§ Supplied records:
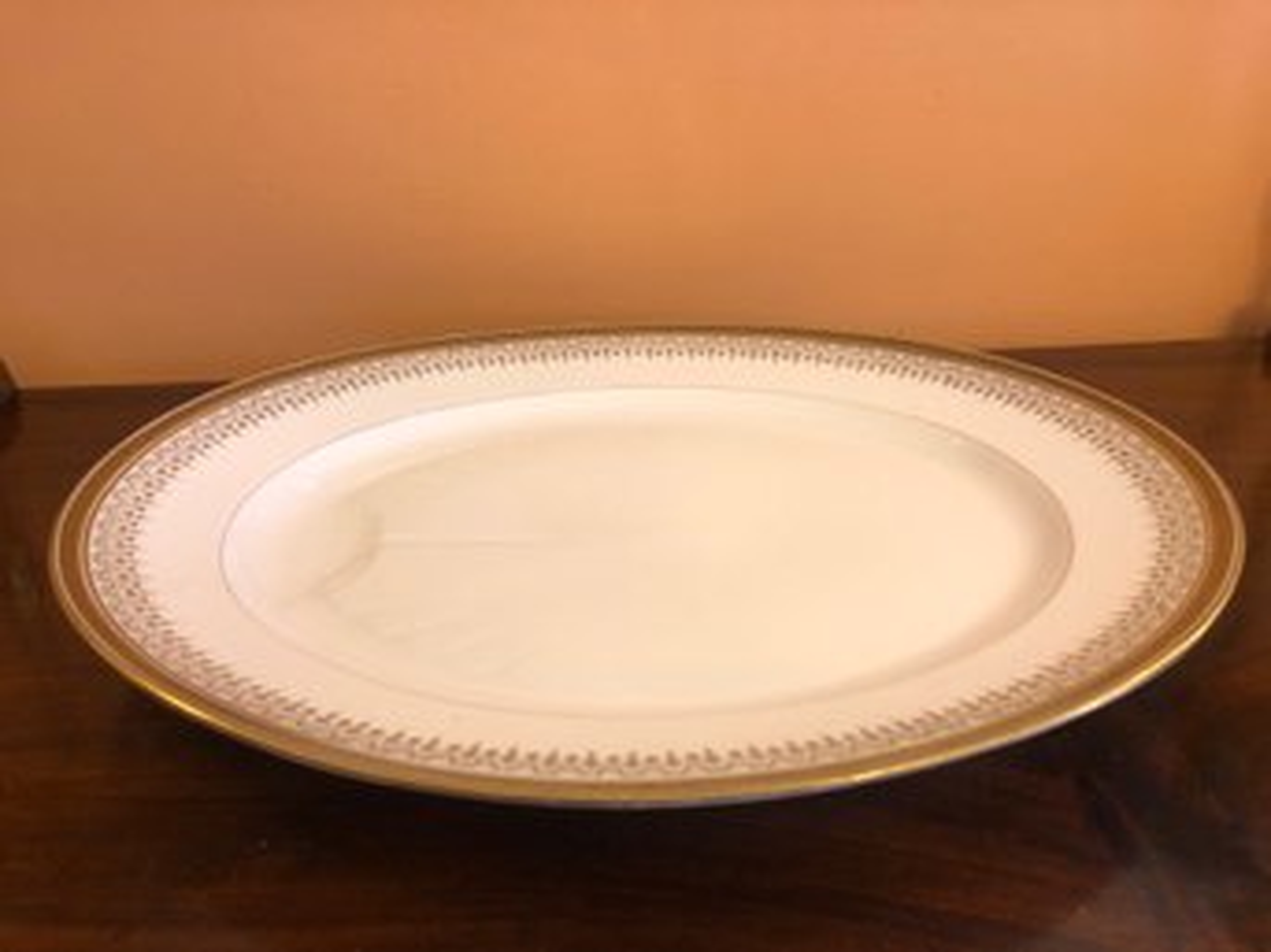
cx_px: 636
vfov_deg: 49.7
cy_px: 476
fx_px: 1028
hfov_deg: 63.5
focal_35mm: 28
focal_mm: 3.99
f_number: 1.8
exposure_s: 1/17
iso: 40
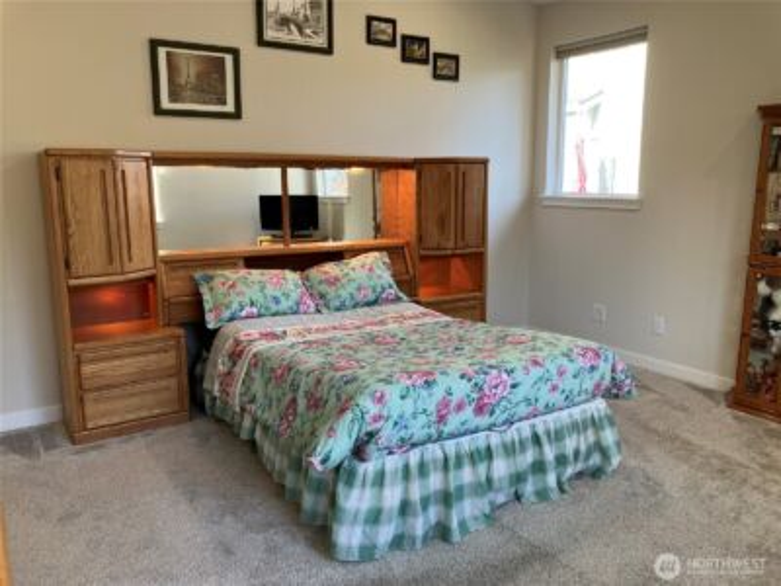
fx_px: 632
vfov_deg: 49.7
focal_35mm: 28
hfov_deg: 63.4
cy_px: 293
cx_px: 390
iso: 50
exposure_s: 1/60
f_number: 1.8
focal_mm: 3.99
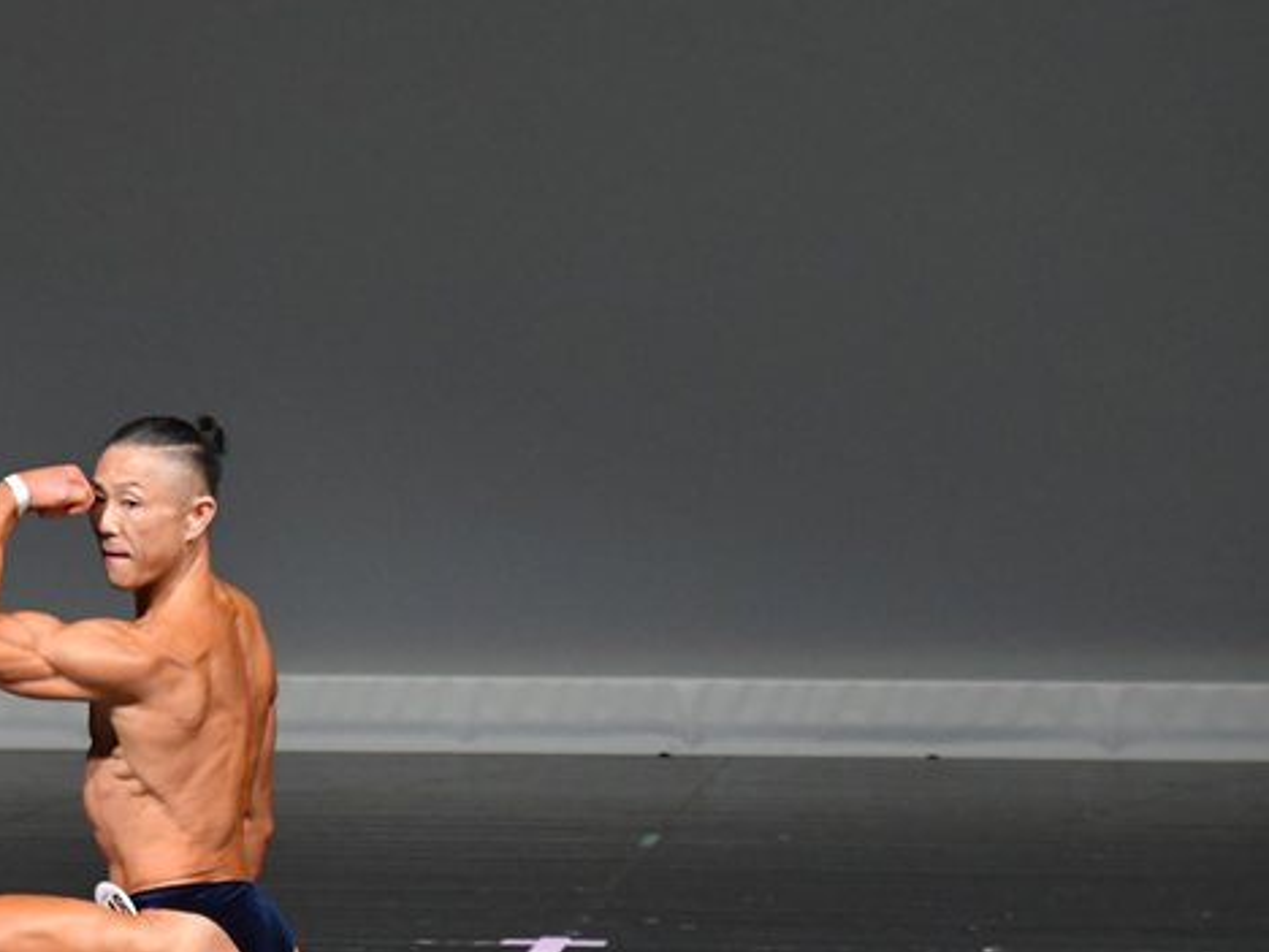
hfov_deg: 3.6
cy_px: 589
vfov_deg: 2.7
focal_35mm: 549
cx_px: 289
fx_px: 20126
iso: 4000
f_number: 5.6
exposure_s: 1/400
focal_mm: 230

§ Task to complete: The whole listing is to be written out exactly; the pictures stay out of the copy.

§ Written answer:
cx_px: 636
vfov_deg: 49.7
cy_px: 476
fx_px: 1028
hfov_deg: 63.5
focal_35mm: 28
focal_mm: 3.99
f_number: 1.8
exposure_s: 1/17
iso: 40
fx_px: 632
vfov_deg: 49.7
focal_35mm: 28
hfov_deg: 63.4
cy_px: 293
cx_px: 390
iso: 50
exposure_s: 1/60
f_number: 1.8
focal_mm: 3.99
hfov_deg: 3.6
cy_px: 589
vfov_deg: 2.7
focal_35mm: 549
cx_px: 289
fx_px: 20126
iso: 4000
f_number: 5.6
exposure_s: 1/400
focal_mm: 230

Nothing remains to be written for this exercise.